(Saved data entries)
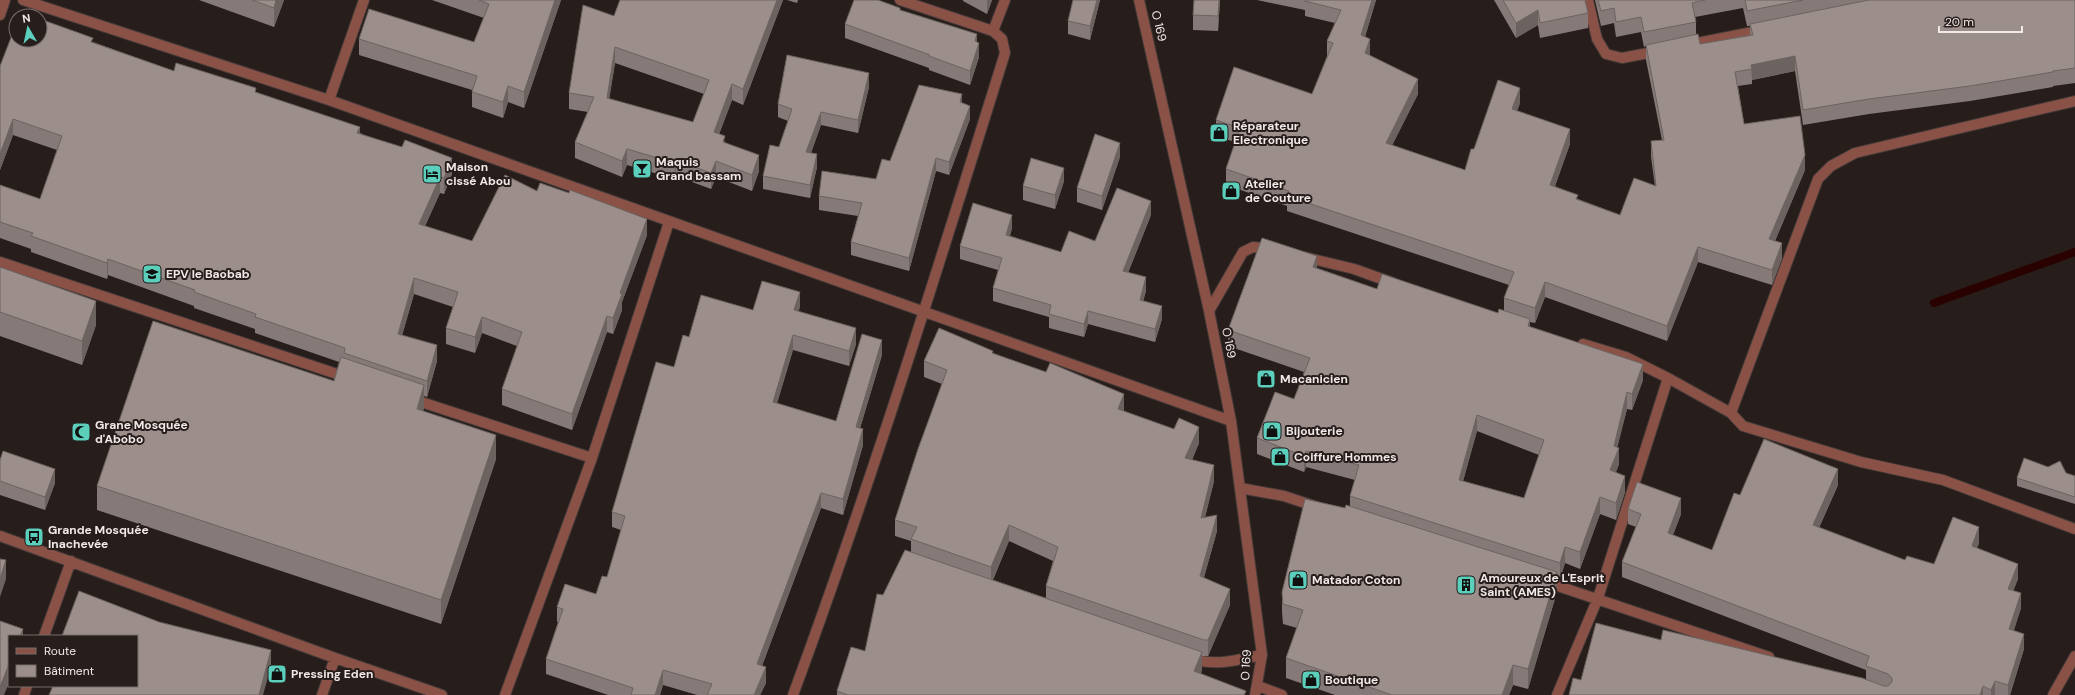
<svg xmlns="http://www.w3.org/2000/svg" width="2075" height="695" font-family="'DM Sans',sans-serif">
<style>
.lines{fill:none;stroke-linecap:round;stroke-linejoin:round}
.stream{stroke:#290200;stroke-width:8}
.minor-casing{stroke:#433a38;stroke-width:12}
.minor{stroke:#8a5147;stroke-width:10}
.wall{fill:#857a78;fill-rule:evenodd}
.shaded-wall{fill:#6c6361}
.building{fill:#9b8e8b;stroke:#6c6361;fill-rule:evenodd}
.labels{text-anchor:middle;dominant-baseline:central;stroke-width:4;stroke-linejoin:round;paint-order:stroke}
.street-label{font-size:12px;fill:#f0e9e8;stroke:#271d1b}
.poi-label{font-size:12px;font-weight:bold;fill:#f0e9e8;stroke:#271d1b;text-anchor:start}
</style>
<rect width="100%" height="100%" fill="#271d1b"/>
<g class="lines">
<path class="stream" d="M1934,303L2075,252"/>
<defs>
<path id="minor" d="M23,0L329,100L1231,421
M1139,0L1209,311L1231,421L1262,655L1255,695
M1588,0L1597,39L1606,54L1622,58L1659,51
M0,15L5,0
M993,31L1005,0
M1687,45L1763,30
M329,100L364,0
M1304,257L1354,269L1393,283
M0,262L349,378
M1209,311L1243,252L1253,247L1271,249
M1583,344L1626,357L1668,378L1731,413L1743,426L1861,462L1943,480L2075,529
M412,399L592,458
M1731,413L1818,179L1831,166L1855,153L2075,101
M1240,488L1284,496L1317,507
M0,536L335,658L442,695
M1543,581L1769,657
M44,636L71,561
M1189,658C1215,667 1236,660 1262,655
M1258,686L1282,695
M24,695L27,686
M322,695L335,658
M505,695L592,458L669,222
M793,695C871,484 938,268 1005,53L1002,39L993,31L900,0
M1557,695L1598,598L1668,378
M2053,695L2075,656"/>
</defs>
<use href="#minor" class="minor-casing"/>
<use href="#minor" class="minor"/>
</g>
<path class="wall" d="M199,0H284L274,27Z
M432,0H561L524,108L508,102L503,118L472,107V90L359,55V39L474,42L484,18Z
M620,0H783L743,105L732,100L719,134L725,142L759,171L752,191L716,177L711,189L676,176L675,179L627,165L622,177L575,158V142L588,112L569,109V93L614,16ZM615,63L704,94L693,122L609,99Z
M787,0H798L797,3Z
M963,0H992L987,14L963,1Z
M1100,0L1090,40L1068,34V21Z
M1220,0L1218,31L1193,30V15Z
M1257,0H1376L1365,37L1370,54V55L1418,94L1392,145L1465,170L1474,149L1520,103L1517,111L1570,144L1555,186L1578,199L1620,215L1655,186L1651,157V141L1662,140L1646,60V46L1644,47L1641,32L1616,37L1614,23L1601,26L1595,0H2075V83L2053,86V87L1970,101L1869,114L1803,125L1795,71L1752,80V84L1738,86L1744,124L1805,170L1775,241L1782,258L1772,285L1698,262L1667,341L1545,297L1535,323L1530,322V327L1643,380L1632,410L1627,409L1617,447L1619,464L1616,472L1625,492L1616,520L1600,514L1580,569L1565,563L1560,579L1557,578V592L1528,689L1513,685L1509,695H1335L1286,678V658L1297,628L1283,624L1282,612V592L1345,508L1350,506V496L1355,480L1306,467L1304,472L1257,454V438L1294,399L1304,372L1228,346V330L1317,268L1377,289L1498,313L1504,311V298L1509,285L1287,211V206L1226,185V169L1235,142L1216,136V120L1312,94L1327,56V41L1335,23L1305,16V10ZM1743,8L1747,26H1750V35L1700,44L1696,35V22L1695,17ZM1477,431L1539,455L1524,498L1463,481Z
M1494,0H1585L1588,13V28L1540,38L1538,25L1516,38Z
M845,24L977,42L979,57L970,85L929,70V68L845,38Z
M93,42L174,71L256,92L360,133L452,174L444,194L440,193L425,226L472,241L537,191L647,235L622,302V310L613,334L607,332L572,430L502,405V389L517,346L482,333L475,353L446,344V328L453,307L414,294L402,335L437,361L427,397L424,396L423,411L496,459L441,624L97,510V486L334,381L339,362L255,333V329L194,308V306L108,275L107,279L31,252V249L0,238V185L40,199L57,150L13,135L0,170V66Z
M869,87L858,133L821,125L811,153L817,167L810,198L763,189V176L779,147L788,121L778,117V104Z
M962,103L970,119L949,175L936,171L909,271L851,255V242L858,216L819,210V196L876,179L890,161Z
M1120,157L1102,210L1077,202V188Z
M1064,181L1055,209L1023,200V186Z
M1151,215L1128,273L1146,291L1143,301L1162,319L1155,342L1088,324L1084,337L1049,328V317L993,301V288L998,270L960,259V246L1012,228L1010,236L1061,252L1095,241Z
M0,267L96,325L82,365L0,336Z
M800,307L798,311L856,344L849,366L793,350L777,403L836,421L882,355L860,428L863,445L843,515L821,508L762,666L766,683L760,695H697L663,685L660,695H608L546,674V659L558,622H557V607L596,594L607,577L621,530L612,527V512L674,367L689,337L753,310Z
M993,353L1124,410V411L1199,443L1192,460L1214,481L1205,517L1217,531L1204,577L1230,605L1208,656H1202V669L1201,674L1246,695H837V691L865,651L883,595L911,552V541L895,536V520L942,384L924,377V361ZM1009,541L1053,561L1046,586V598L993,580Z
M0,460L55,483L45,510L0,495Z
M2066,473L2075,476V504L2017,486V478Z
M1838,485L1819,528L1905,560L1934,564L1979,543L1977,548L2018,579L2013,591L2021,608L2014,630L2024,649L2010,695H1569L1581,680L1661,640L1866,680V670L1622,577V562L1636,527L1628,524V509L1681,514L1673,535L1712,550L1740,495Z"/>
<path class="shaded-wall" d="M276,0H284L274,27V8Z
M555,0H561L524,108V92Z
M777,0H783L743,105V89Z
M987,0H992L987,14Z
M1097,0H1100L1090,40V26Z
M1219,0H1220L1218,31V16Z
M1372,0H1376L1361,50V35Z
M1538,10V25L1516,38V23Z
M977,34V47L979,43V57L970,85V71L975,41Z
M1370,39V54L1365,68V53Z
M615,47V63L607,114V98Z
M1795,56V71L1752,80L1751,65Z
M869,73V87L858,133V120Z
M1418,79V94L1386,158V143Z
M732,84V100L714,148V132Z
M508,86V102L503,118V102Z
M1520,88V103L1512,124V109Z
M962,94V108L960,102Z
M970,106V119L949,175V162Z
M821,112V125L806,165V152Z
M13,119V135L0,170V154Z
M360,127V143L357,133Z
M1570,129V144L1550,200V185Z
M1120,143V157L1102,210V196Z
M627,149V165L622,177V161Z
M817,154V167L810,198V185Z
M759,155V171L752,191V175Z
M1805,155V170L1769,255V239Z
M452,158V174L444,194V178Z
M936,158V171L909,271V258Z
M676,160V176L675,179V163Z
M716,161V177L711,189V173Z
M1064,168V181L1055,209V195Z
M440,177V193L419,240V224Z
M1151,201V215L1123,285V271Z
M1012,215V228L1006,249V235Z
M647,219V235L622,302V310L613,334V318L620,293Z
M1782,243V258L1772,285V270Z
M1698,247V262L1667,341V326Z
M1317,256V272L1313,267Z
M108,259V275L107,279V263Z
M1146,277V291L1140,313V300Z
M414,278V294L398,350V334Z
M1545,282V297L1535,323V308Z
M800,292V307L794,325V310Z
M96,301V325L82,365V341Z
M1162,306V319L1155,342V329Z
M1088,311V324L1084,337V324Z
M607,316V332L572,430V414Z
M482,317V333L475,353V337Z
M1530,319V336L1528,326Z
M856,328V344L849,366V351Z
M793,335V350L773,417V402Z
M882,340V355L856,442V427Z
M437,345V361L427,397V381Z
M1643,364V380L1632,410V394Z
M424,385V409L417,433V409Z
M1627,392V409L1614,461L1619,448V464L1610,487V470L1614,446Z
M1124,394V410L1118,425V409Z
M1477,415V431L1459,496V480Z
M1199,427V443L1185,474V458Z
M863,429V445L843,515V499Z
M496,435V459L441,624V600Z
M1306,451V467L1304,472V456Z
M1214,465V481L1201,534V518Z
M55,469V483L45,510V497Z
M1838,469V485L1813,541V525Z
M1625,476V492L1616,520V503Z
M821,493V508L757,679V664Z
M1600,497V514L1580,569V552Z
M1681,498V514L1668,548V533Z
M1217,515V531L1200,592V576Z
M1009,525V541L991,583V567Z
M1979,527V543L1972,561V546Z
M1565,547V563L1560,579V563Z
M6,560V579L0,597V579Z
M2018,564V579L2008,604V589Z
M1557,572V592L1528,689V669Z
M1230,589V605L1208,656V640Z
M2021,593V608L2009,644V629Z
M23,629V636H20Z
M2024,634V649L2010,695H2008V685Z
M271,650V666L263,695H259Z
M1202,652V669L1194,688V671Z
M9,664V683L4,695H0V687Z
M1513,665V685L1509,695H1502Z
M766,667V683L760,695H754Z
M663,670V685L660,695H655Z
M1995,681V695H1991V690Z
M1983,686V695H1980Z"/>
<path class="building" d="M252,0H276L274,8Z
M479,0H555L524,92L508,86L503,102L472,92L477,76L359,39L369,9L474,42L489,4Z
M620,0H777L743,89L732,84L714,132L725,136L723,142L759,155L752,175L716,161L711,173L676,160L675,163L627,149L622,161L575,142L594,97L569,93L583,5L614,16ZM615,47L709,80L693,122L607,98Z
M854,0H878L900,8V10L977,34L975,41L979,43L970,71L929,56L930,55L845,24Z
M1073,0H1097L1090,26L1068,21Z
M1194,0H1219L1218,16L1193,15Z
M1305,0H1372L1361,35L1370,39L1365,53L1418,79L1386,143L1465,170L1471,149H1474L1498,80L1520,88L1512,109L1570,129L1550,185L1578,195L1576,199L1620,215L1634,178L1656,186L1651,141L1664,140L1646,45L1698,34L1700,44L1753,35L1750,24L1869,0H2075V68L2053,71V72L1970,86L1869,99L1803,110L1795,56L1751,65L1752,69L1735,72L1744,124L1800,116L1805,155L1769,239L1782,243L1772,270L1698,247L1667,326L1545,282L1535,308L1504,298L1514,272L1287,196L1289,191L1226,169L1240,128L1216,120L1234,67L1312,94L1333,43L1327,41L1341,10L1305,1Z
M1503,0H1585L1588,13L1540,23L1538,10L1516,23Z
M1598,0H1705L1692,3L1696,22L1644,32L1641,17L1616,22L1614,8L1601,11Z
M1745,0H1803L1747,11Z
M21,12L32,16H20Z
M40,19L93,38L91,42L174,71L176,63L256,88L255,92L360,127L357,133L402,147L405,140L452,158L444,178L440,177L419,224L472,241L505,175L537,191L540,183L569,193L570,190L647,219L620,293L622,294L613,318L607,316L572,414L502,389L522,332L482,317L475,337L446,328L458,292L414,278L398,334L437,345L427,381L344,353L345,348L255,317L256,314L194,292L195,290L108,259L107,263L31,236L33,233L0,222V185L40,199L62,136L13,119L0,154V66L16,25V40H40Z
M787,55L869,73L858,120L821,112L806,152L817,154L810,185L763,176L770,145L779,147L792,109L778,104Z
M919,85L962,94L960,102L970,106L949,162L936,158L909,258L851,242L862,203L819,196L822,171L876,179L882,159L890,161Z
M1095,134L1120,143L1102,196L1077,188Z
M1031,158L1064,168L1055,195L1023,186Z
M1117,188L1151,201L1123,271L1146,277L1140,300L1162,306L1155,329L1088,311L1084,324L1049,314L1051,305L993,288L1002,258L960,246L973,203L1012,215L1006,235L1061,252L1069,231L1095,241Z
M1262,238L1317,256L1313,267L1377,289L1382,274L1498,313L1499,309L1530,319L1528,326L1643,364L1632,394L1627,392L1614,446L1619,448L1610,470L1625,476L1616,503L1600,497L1580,552L1565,547L1560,563L1350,496L1359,465L1306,451L1304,456L1257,438L1275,392L1294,399L1310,358L1228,330ZM1477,415L1544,440L1524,498L1459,480Z
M0,267L96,301L82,341L0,312Z
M762,281L800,292L794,310L856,328L849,351L793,335L773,402L836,421L862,334L882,340L856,427L863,429L843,499L821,493L757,664L766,667L754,695H707L712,684L663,670L655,695H631L633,688L546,659L563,609L557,607L565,584L596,594L602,576L607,577L625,516L612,512L656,362L674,367L683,335L689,337L701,295L753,310Z
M153,321L334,381L341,357L424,385L417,409L496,435L441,600L97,486Z
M939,328L993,351L992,353L1046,372L1050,363L1124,394L1118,409L1174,429L1179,418L1199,427L1185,458L1214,465L1201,518L1217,515L1200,576L1230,589L1208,640H1204L1046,586L1058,547L1009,525L991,567L911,539L917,527L895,520L918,449L947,370L924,361Z
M1764,439L1838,469L1813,525L1905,560L1907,556L1934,564L1953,517L1979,527L1972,546L2018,564L2008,589L2021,593L2009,629L2024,634L2008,685L1995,681L1991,690L1983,686L1980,695H1569L1573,678L1581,680L1596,623L1661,640L1663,630L1862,678L1884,686H1888L1892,682V678L1888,674L1866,666L1869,656L1622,562L1641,514L1628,509L1637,482L1681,498L1668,533L1712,550L1734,493L1740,495Z
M3,451L55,469L45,497L0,481V460Z
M2024,458L2048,467L2060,461L2066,473L2075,476V497L2017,478Z
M1305,499L1345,508L1346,505L1557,572L1528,669L1513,665L1502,695H1392L1286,658L1303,610L1283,604L1282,592Z
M905,550L1202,652L1194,671L1246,691L1244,695H848L837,691L851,647L865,651L877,594L883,595Z
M0,559L6,560L0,579Z
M79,591L159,622L271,650L259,695H49L53,686H137V636H62Z
M0,621L23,629L20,636H9V664L0,687Z"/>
<defs>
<symbol id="shop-square" viewBox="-11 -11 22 22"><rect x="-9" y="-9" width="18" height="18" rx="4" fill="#5bcebc" stroke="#271d1b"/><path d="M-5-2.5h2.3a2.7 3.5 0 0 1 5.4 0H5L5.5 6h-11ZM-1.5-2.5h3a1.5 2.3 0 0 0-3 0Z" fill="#111"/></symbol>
<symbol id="bar-square" viewBox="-11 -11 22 22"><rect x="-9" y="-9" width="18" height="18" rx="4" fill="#5bcebc" stroke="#271d1b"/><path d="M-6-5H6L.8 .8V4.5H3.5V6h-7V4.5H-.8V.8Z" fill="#111"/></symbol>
<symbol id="hotel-square" viewBox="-11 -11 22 22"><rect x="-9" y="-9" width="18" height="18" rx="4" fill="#5bcebc" stroke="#271d1b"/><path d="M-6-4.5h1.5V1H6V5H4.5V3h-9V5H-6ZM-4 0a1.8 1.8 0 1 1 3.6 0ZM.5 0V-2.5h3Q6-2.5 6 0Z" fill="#111"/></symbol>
<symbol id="school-square" viewBox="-11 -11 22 22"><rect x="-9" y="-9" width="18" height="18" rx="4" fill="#5bcebc" stroke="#271d1b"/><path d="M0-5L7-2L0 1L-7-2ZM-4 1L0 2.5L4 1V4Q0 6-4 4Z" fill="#111"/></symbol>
<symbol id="mosque-square" viewBox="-11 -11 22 22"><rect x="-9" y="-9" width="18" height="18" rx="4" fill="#5bcebc" stroke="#271d1b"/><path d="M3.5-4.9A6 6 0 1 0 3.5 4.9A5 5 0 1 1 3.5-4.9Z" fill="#111"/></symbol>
<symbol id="bus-square" viewBox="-11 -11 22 22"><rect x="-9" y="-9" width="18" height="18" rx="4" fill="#5bcebc" stroke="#271d1b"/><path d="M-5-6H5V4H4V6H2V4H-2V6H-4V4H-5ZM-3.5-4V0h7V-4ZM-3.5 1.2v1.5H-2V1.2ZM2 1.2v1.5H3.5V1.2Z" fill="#111"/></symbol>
<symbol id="building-square" viewBox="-11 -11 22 22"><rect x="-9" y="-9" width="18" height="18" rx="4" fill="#5bcebc" stroke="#271d1b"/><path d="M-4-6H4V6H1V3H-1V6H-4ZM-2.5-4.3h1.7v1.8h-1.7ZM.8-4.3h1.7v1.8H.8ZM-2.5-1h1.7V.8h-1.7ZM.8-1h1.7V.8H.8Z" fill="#111"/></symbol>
</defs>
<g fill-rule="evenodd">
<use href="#shop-square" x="1208" y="122" width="22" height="22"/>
<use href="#bar-square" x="631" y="158" width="22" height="22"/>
<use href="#hotel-square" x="421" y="163" width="22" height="22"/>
<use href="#shop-square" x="1220" y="180" width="22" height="22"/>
<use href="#school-square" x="141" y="263" width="22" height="22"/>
<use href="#shop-square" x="1255" y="368" width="22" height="22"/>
<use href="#shop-square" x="1261" y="420" width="22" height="22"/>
<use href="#mosque-square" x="70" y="421" width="22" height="22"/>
<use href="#shop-square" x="1269" y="446" width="22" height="22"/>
<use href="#bus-square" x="23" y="526" width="22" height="22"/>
<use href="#shop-square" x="1287" y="569" width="22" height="22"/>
<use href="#building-square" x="1455" y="574" width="22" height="22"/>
<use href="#shop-square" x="266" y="663" width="22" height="22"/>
<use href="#shop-square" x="1300" y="669" width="22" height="22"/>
</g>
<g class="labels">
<g class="street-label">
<text transform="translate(1159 26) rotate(77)">O 169</text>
<text transform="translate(1229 343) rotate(79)">O 169</text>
<text transform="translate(1246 665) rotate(-86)">O 169</text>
</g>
<g class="poi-label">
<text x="1233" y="126">Réparateur<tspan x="1233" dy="14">Electronique</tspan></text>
<text x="656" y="162">Maquis<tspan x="656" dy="14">Grand bassam</tspan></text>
<text x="446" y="167">Maison<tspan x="446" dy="14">cissé Abou</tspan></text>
<text x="1245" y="184">Atelier<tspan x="1245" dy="14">de Couture</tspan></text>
<text x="166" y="274">EPV le Baobab</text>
<text x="1280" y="379">Macanicien</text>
<text x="95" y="425">Grane Mosquée<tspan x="95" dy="14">d'Abobo</tspan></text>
<text x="1286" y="431">Bijouterie</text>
<text x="1294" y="457">Coiffure Hommes</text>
<text x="48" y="530">Grande Mosquée<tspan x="48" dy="14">Inachevée</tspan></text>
<text x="1480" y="578">Amoureux de L'Esprit<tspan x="1480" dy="14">Saint (AMES)</tspan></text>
<text x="1312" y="580">Matador Coton</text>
<text x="291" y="674">Pressing Eden</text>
<text x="1325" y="680">Boutique</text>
</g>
</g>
<rect x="8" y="635" width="130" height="52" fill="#271d1b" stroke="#776f6d"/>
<rect x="16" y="648" width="20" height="6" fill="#8a5147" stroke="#776f6d"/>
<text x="44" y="655" font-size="12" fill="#f0e9e8">Route</text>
<rect x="16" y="665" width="20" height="12" fill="#9b8e8b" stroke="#776f6d"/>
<text x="44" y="675" font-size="12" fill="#f0e9e8">Bâtiment</text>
<g transform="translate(28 28) rotate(351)"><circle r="19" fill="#271d1b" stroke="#776f6d"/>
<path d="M0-3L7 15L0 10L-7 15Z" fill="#5bcebc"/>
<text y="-6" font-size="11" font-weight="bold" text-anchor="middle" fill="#f0e9e8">N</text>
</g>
<path d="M1939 26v6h83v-6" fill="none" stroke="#f0e9e8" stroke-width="2"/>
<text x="1945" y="26" font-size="12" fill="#f0e9e8" stroke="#271d1b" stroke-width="3" paint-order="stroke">20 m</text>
</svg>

> The problem
Scan the entries and show every line in which the word "middle" is found.

> Task result
.labels{text-anchor:middle;dominant-baseline:central;stroke-width:4;stroke-linejoin:round;paint-order:stroke}
<text y="-6" font-size="11" font-weight="bold" text-anchor="middle" fill="#f0e9e8">N</text>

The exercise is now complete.